Sunday, July 12, 2009

My brother Al and his family.

This is my brother Al's family: His wife of 24 years, Kathy, and his three sons, Scott, at whose wedding this picture was taken, Kevin (all the way to the right) and Colin (on the left).

Al and I have a complicated relationship that I would describe as a work in progress: We struggle frequently to find common ground: He's Pepsi, and I'm Coke. He's the White Sox, I'm the Cubs. He's a Republican, I'm a Democrat. These are just some of the ways in which we differ, and boy, it'd be nice to have some easy stuff on which to build, though I think that our upbringing and personalities have seen to it that our relationship would never be easy.

At the core, however, we love each other, and we both believe the effort we put forth in our relationship is very much worthwhile. And, although we don't often understand one another's point of view, we like each other. So there's our common ground: Love. We are just working on the details . . .

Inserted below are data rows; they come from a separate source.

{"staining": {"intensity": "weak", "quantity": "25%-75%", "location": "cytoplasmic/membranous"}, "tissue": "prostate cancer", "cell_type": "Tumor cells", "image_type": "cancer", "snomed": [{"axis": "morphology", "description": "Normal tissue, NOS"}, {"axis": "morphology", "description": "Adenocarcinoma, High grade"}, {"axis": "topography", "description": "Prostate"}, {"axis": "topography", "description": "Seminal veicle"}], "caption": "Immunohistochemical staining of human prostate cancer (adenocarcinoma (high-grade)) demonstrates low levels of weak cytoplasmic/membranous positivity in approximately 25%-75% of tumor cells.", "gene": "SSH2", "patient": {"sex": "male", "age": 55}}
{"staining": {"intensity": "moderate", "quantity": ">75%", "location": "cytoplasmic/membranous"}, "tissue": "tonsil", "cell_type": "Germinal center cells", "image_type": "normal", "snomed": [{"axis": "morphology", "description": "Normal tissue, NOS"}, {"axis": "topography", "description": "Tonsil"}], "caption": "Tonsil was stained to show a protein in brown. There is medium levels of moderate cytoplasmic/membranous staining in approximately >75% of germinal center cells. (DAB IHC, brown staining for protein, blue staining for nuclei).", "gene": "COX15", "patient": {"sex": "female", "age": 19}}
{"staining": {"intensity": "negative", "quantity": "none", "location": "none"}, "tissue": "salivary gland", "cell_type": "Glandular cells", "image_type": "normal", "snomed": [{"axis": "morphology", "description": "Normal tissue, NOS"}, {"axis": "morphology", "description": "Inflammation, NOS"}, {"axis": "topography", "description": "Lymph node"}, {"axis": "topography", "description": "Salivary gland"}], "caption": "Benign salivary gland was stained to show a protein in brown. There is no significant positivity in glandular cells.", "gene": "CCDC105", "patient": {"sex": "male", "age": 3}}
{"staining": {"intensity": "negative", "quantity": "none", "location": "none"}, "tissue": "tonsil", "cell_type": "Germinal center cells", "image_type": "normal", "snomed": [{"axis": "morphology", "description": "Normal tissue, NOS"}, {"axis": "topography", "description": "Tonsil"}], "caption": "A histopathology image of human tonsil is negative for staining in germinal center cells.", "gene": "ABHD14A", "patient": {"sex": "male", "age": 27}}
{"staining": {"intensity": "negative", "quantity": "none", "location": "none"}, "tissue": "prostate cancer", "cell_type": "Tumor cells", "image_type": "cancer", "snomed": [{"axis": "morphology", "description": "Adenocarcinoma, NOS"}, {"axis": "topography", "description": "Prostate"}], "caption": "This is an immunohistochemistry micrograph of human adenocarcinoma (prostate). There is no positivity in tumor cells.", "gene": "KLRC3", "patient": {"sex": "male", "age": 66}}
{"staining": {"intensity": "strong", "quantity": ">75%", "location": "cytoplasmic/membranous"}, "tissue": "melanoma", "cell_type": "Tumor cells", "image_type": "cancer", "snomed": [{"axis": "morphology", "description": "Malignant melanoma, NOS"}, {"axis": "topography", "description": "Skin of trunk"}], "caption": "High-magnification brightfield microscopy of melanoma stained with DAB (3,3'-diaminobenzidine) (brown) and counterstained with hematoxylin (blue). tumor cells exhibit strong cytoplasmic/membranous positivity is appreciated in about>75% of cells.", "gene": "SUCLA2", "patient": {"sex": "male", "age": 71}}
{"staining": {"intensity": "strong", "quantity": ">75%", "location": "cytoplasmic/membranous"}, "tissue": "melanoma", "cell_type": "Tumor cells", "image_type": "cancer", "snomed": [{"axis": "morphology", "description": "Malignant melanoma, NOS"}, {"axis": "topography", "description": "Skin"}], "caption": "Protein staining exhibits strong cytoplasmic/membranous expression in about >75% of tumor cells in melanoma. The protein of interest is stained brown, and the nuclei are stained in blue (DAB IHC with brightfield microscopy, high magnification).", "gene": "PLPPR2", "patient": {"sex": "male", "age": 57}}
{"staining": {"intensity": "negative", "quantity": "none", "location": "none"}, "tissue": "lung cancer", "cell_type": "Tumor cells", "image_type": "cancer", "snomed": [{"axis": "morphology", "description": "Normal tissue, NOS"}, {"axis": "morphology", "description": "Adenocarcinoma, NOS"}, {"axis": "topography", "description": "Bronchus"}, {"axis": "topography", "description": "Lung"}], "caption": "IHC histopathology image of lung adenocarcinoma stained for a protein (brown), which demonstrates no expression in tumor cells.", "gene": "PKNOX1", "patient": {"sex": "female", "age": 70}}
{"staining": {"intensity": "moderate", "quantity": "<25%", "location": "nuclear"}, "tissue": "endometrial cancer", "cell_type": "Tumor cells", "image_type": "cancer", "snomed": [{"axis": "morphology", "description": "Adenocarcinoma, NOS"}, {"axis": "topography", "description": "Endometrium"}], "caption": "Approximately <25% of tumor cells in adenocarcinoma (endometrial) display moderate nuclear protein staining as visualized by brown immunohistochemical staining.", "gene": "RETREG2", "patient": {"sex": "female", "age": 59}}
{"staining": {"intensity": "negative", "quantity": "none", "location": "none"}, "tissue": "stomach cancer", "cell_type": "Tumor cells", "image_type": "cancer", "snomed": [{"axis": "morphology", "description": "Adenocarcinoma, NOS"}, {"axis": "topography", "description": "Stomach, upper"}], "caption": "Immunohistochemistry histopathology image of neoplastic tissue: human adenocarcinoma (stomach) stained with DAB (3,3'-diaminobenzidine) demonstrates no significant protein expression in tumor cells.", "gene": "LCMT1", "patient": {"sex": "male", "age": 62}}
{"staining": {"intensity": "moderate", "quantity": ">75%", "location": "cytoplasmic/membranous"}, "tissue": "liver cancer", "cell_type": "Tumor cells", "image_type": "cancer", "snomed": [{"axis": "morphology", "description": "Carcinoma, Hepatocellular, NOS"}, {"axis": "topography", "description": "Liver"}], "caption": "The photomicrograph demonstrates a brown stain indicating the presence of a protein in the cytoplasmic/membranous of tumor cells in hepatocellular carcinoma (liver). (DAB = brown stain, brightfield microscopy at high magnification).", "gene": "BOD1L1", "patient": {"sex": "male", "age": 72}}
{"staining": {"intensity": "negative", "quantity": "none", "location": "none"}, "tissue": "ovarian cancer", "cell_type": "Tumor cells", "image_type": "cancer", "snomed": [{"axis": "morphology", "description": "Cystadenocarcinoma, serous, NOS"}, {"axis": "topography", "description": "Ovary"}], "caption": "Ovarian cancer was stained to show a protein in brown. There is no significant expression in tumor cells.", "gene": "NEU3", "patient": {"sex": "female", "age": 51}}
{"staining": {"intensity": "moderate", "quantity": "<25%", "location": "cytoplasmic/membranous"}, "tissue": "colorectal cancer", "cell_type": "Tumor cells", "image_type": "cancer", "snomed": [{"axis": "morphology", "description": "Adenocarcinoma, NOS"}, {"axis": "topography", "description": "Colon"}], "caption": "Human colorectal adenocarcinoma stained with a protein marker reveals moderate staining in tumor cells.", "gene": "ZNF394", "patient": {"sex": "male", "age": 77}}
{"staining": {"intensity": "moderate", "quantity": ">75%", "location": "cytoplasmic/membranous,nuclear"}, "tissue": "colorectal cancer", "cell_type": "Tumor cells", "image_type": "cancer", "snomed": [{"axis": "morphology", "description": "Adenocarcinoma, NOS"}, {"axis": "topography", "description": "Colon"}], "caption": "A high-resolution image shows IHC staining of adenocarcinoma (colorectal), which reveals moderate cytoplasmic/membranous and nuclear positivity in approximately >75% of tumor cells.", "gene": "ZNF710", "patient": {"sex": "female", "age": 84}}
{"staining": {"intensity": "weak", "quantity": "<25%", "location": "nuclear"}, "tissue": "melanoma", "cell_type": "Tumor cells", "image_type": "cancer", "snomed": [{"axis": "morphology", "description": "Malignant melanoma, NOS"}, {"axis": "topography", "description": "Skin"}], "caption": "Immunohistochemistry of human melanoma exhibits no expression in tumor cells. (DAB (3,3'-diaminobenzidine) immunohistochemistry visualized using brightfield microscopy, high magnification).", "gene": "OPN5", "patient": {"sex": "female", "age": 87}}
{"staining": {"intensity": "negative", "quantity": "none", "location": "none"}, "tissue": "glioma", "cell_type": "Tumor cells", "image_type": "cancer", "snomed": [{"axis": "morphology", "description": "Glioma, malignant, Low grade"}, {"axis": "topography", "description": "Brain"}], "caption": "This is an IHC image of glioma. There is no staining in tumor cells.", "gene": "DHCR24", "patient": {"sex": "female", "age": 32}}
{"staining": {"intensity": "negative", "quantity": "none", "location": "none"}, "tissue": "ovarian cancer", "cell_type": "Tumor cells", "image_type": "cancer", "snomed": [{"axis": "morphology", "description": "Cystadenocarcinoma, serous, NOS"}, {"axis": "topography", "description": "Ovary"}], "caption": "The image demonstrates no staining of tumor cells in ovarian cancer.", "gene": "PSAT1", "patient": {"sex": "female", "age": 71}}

Al and Kathy have built a strong marriage, and have raised three beautiful, loving sons. These young men are fun to be around; I enjoy them so much. And they are so kind. Al and Kathy can feel justly proud that they are sending out into the world three genuinely nice human beings who will bring joy to others.


Barb said...

Nice photo of their family. Sometimes it the differences in people's opinions that make life interesting.

Anonymous said...

Sis,you have described our relationship very eloquently.Thank you for the kind words about my family.I hope you know that all my boys have a special place in their hearts for you.
I wish we had more things in common,but the lack of similar interest does not mean that my love towards you is any less.You will always be my big sister.

Angela2932 said...

"Anonymous" above does not appear to be really too anonymous! How nice to see his words along with yours, and I really like how you wrote about this bond, about love and the history of kinship and early memories trumping all the other differences. How could we ever be who we are without our siblings?